A defense lawyer, even the most successful ones can be found wanting when a case goes a trial. This is because a trial lawyer will have to contend with some aspects that a defense lawyer will not. The following are some areas that a trial lawyer will have to deal with.
- One of the foremost functions of a trial lawyer involves the selection of the jury. Having a balanced and fair jury can go a long way in determining a successful outcome.
- Witness examination and cross-checks are something that requires a lot of expertise, talent, and forte. Making witnesses confess or disclose sensitive information is key.
- Presenting the case, by gathering evidence and quoting precedent in front of the judge and jury in a pressure-sensitive environment is not an easy task.
A trial lawyer’s role and functions involve getting their client away successfully from a courtroom battle. By swaying the jury and the judges, a trial lawyer has fewer resources and more at stake than a defense lawyer.
What makes a Great Trial Lawyer?
A lot depends on the opening and closing statements that are made by trial lawyers. While only a handful of cases end up in trial, it is here where histories are made, and movies are inspired from. Successful trial lawyers command the highest fees and commissions in the legal industry.

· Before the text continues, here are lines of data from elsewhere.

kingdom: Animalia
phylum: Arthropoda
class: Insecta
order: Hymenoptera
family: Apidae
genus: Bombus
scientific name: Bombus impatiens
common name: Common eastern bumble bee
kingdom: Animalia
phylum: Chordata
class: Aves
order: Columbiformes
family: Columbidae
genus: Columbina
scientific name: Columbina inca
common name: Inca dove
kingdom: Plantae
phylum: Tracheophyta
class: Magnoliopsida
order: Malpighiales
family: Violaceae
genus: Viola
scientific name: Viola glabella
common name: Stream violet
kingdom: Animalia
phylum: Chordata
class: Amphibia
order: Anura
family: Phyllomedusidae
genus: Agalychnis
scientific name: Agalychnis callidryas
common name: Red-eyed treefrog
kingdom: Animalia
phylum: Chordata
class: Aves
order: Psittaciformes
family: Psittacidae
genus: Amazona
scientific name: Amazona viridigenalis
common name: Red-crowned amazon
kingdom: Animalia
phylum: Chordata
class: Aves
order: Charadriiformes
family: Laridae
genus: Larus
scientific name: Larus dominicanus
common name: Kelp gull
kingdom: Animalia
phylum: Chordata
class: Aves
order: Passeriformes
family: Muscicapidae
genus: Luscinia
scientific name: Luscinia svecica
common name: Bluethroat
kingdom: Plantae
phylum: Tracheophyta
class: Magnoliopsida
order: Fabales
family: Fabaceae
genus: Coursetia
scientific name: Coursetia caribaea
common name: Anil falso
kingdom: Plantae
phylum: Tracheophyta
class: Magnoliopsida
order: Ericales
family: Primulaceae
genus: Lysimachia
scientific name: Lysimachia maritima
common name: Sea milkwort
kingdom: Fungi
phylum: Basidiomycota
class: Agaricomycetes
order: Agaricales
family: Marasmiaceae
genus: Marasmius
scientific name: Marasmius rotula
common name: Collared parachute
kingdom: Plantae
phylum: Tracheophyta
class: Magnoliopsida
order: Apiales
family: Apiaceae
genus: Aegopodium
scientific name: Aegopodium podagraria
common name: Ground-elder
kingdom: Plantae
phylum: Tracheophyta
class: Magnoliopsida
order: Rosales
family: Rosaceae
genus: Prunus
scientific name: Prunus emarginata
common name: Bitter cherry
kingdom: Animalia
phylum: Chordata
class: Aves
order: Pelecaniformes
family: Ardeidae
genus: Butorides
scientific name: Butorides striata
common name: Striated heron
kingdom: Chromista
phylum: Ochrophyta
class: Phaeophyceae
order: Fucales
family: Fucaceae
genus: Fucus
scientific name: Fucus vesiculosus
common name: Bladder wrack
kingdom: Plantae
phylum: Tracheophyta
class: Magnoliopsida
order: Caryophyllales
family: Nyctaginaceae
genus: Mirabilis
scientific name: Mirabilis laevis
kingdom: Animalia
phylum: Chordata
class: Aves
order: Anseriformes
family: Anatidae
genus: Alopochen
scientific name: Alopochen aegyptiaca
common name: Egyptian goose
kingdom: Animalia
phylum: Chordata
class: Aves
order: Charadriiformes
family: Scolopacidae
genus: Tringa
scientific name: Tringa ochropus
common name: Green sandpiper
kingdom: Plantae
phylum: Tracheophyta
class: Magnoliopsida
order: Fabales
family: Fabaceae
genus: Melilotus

Oratory skills and an analytical mind are critical when choosing a great trial lawyer. A strong and imposing confident personality is what helps in making all those convincing arguments in front of the judges and jury members.
If a case goes to trial, clients would be well served by going with an experienced trial lawyer than a simple defense counsel. Your defense counsel can brief the trial lawyer on the proceedings leading up to the trial. However, when it comes to actual courtroom drama, it is best that you let yourself be represented by someone that has an excellent track record at trial.